E poi sul campo da calcio: Italia contro Inghilterra. L’Italia è veramente piccola, schiacciata dalla tifoseria di casa. Una macchietta azzurra in uno stadio colorato di bianco. Una minoranza, a tutti gli effetti. I fischi non lasciano dubbi. Sembra arduo anche solo sperare. E il primo tempo, con un goal inglese a due minuti dall’inizio, stordisce. Esaltazione nella maggioranza, scoramento nella minoranza. O si reagisce, e ci si crede nonostante tutto, o si indietreggia, lasciando ai padroni di casa l’onore di posare sotto il mitico arco di Wembley. E l’Italia reagisce, mettendo a dura prova l’aplomb inglese, con una tenacia e uno spirito di squadra che hanno dell’incredibile. Nessun “top player”, ma la forza di un gruppo («Credo sia la base di tutti i gruppi di lavoro: il feeling tra le persone che stanno bene insieme»[2]). Maestri a casa loro. Fino a strappare agli inglesi la vittoria, ai calci di rigore. Sogno. Realtà.

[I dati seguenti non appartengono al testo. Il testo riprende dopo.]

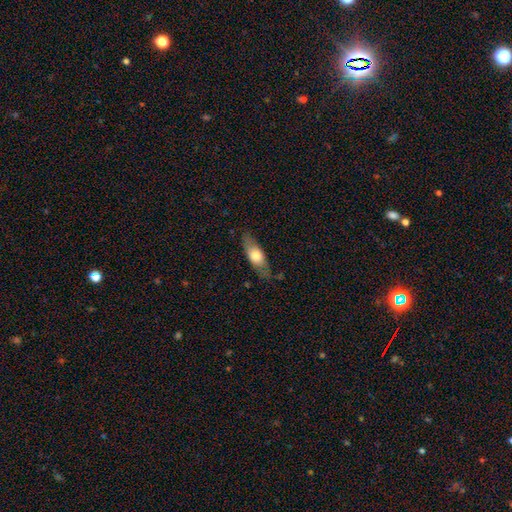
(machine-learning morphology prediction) Smooth or featured: smooth — 62% (featured or disk — 32%)
How rounded: in between — 66% (cigar-shaped — 30%)
Merging: none — 75% (minor disturbance — 18%)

Esplode la minoranza italiana a Wembley, esplodono gli italiani in casa, per le strade. Mi pare che il gioco del calcio, al di là delle sterili polemiche, abbia questo di bello: unisce. E mai come quest’anno abbiamo il bisogno di sentirci uniti. In quell’esultazione finale, condivisa dall’intera nazione, c’è tutto quello che non ci siamo detti e non abbiamo fatto per mesi, tutto quello che abbiamo provato in un anno di emergenza e di restrizioni. Se stanchezza e preoccupazioni ci sono ancora, ieri di certo sono state messe tra parentesi, per dar libero sfogo alla voglia di uscire, incontrare l’altro, abbracciarci, sorridere, fare squadra. Lo sport può forse indicarci una via per attraversare questo tempo: crederci, uniti.
Era “impossibile” per Berrettini anche solo sperare di poter arrivare alla finale di Wimbledon e giocarsela con un campione del calibro di Đoković. Invece ci ha creduto. E, con il prezioso supporto del suo team[3], ci è arrivato. Se l’è giocata.
Era “impossibile” per l’Italia pensare di battere i padroni di casa al Campionato europeo[4]. Pronostici sfavorevoli, tifoseria risicata. Eppure la squadra ci ha creduto. E l’arco di Wembley si è fatto tricolore.
Ripartiamo da qui. Da un’Italia coesa.